# Parts of the exercise
[a] Reproduce word for word the stretch of the growth plan article that starts with the words "The pressure is" and ends with "kind of a life?".
[b] According to the growth plan article, what kinds of organizations does The A Group focus on?

Selected text below:

When things go well you are the hero. When things falter, you get the blame. But regardless of where you are, as a leader, you will always bear the responsibility for the well-being of your organization.
 
Trust me; I know all about being the person who has to report to boards on the status quo as well as develop a plan for the future. As a marketing director and eventually executive director of a nonprofit, I ensured we reached our goals, which always included people, resources, and funding.
 
The pressure is the same today as it has always been: create a sustainable and ongoing growth engine that helps move the organization forward.
 
For decades, I had multiple plans to achieve my goals: a business plan, marketing, and organizational plan. 
 
But who has time, energy, and resources to create and implement all of it and still have any kind of a life?
 
While every organization needs systems and structure, their most pressing need is growth: growing our service base, our volunteer, and our funding.
 
Without growth fueling the organization, even the best of systems do not matter.
 
Once I started The A Group, a marketing and technology company focused on nonprofits, churches, and missional businesses, I spent decades developing the skill of creating marketing, branding, and funding plans.
 
We have written hundreds of these plans for organizations large and small.
 
But as the needs of our clients evolved and our solutions evolved along with them, we found ourselves creating a different kind of marketing plan. Instead of a list of tactics, we developed strategies that tied to specific growth goals for the organization.
 
It makes so much sense! You don't just want more people to see your ad, billboard, or content. Ultimately you want people to engage, purchase, volunteer, give, become part of your organization. That's a growth plan.
 
What's a growth plan?
 
It's a plan that considers your organization's overall mission, has a specific goal in mind, is directly connected to a group of people, and has a particular outcome.
 
So if you have three primary directives to accomplish in the next year, each one of them would have its growth plan.

End of Selected text.
Given records below:

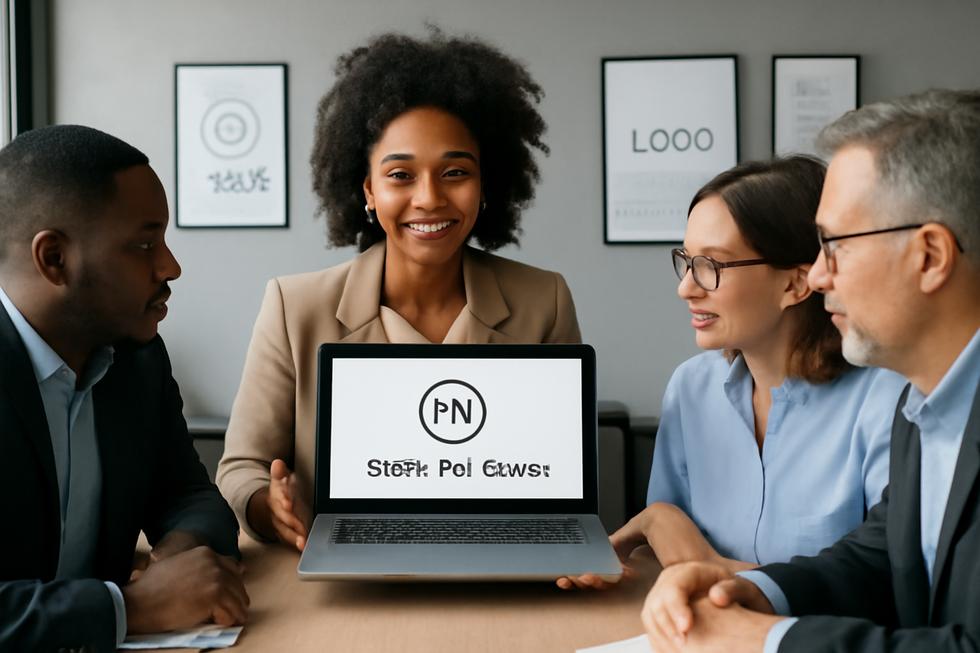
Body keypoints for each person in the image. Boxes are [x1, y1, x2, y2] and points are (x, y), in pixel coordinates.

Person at [641, 88, 980, 653]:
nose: (819, 277)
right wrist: (753, 591)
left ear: (930, 257)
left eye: (835, 245)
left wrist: (770, 640)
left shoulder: (894, 396)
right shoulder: (929, 406)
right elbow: (880, 556)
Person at [216, 30, 581, 550]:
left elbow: (562, 475)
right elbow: (241, 468)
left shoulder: (544, 301)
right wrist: (268, 507)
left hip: (499, 562)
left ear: (485, 186)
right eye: (401, 175)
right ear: (368, 189)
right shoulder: (293, 308)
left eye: (455, 172)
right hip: (342, 575)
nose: (429, 198)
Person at [557, 157, 907, 591]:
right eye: (686, 261)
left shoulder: (889, 400)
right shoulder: (690, 388)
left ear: (796, 284)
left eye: (712, 266)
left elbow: (886, 589)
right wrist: (638, 544)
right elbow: (671, 557)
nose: (686, 287)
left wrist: (693, 551)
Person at [0, 125, 249, 651]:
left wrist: (181, 553)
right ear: (55, 259)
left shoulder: (137, 358)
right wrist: (130, 607)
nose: (170, 266)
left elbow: (187, 492)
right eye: (143, 244)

End of Given records.

# Activity answers
[a]
The pressure is the same today as it has always been: create a sustainable and ongoing growth engine that helps move the organization forward.
 
For decades, I had multiple plans to achieve my goals: a business plan, marketing, and organizational plan. 
 
But who has time, energy, and resources to create and implement all of it and still have any kind of a life?

[b] Nonprofits, churches, and missional businesses.